Restarting a distributedDataParallel

I know this is a weird use case, but I need to reset my DDP in the middle of a training run. ie. I call

model = myModel()
model = torch.nn.parallel.DistributedDataParallel(model, device_ids=[args.gpu], find_unused_parameters=True)
...
model = model.module
...
model = torch.nn.parallel.DistributedDataParallel(model, device_ids=[args.gpu], find_unused_parameters=True)

When I do this I get the error:

RuntimeError: Tensors must be CUDA and dense

I have read that this is when tensors are sparse, but I don’t believe any of them are. I changed the second call to:

        foundOne = False
        for name, param in model.named_parameters():
            if param.is_sparse:
                print(name)
                foundOne = True
        print('Found a sparse parameter: %d' % foundOne)
        model = torch.nn.parallel.DistributedDataParallel(model, device_ids=[args.gpu], find_unused_parameters=True)

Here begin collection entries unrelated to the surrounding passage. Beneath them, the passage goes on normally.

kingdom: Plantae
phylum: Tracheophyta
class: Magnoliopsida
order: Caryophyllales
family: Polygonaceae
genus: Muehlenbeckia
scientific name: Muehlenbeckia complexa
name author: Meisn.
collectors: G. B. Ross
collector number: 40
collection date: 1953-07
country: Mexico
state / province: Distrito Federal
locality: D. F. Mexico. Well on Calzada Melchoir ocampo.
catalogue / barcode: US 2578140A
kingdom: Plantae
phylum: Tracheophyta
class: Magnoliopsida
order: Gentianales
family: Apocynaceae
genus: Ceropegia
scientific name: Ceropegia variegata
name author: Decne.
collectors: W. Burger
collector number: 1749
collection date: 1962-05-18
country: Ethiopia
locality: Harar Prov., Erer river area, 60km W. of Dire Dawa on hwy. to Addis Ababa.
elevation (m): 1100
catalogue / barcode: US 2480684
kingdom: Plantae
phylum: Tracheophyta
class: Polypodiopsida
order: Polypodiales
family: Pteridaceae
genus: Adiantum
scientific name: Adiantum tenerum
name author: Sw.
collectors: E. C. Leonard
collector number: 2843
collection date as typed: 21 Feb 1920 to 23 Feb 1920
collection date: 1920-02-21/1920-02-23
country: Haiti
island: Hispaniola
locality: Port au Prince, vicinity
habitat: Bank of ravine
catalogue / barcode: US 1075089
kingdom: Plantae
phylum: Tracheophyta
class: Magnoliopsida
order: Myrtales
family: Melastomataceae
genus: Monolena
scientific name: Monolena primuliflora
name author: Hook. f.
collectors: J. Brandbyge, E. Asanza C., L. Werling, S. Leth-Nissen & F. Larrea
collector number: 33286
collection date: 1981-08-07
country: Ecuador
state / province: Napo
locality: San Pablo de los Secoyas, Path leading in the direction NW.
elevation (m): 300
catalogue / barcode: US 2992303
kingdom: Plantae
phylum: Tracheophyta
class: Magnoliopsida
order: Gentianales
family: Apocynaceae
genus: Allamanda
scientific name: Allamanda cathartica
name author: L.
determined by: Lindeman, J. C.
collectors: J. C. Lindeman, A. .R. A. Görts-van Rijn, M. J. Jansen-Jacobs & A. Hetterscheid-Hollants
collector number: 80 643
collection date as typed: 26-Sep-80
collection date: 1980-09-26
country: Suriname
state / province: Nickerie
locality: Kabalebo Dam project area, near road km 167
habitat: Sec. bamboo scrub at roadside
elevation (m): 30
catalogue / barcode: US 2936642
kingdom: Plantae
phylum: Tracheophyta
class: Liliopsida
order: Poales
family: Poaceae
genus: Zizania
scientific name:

and it does not find any sparse tensors. This also appears to not work even with only a single GPU, though the code runs properly with regular DataParallel or no DataParallel and just sending to(cuda).

Turns out error that said two possible things was the other thing. :man_facepalming:

Problem solved by adding

model = model.to('cuda')

Before the second call to DDP.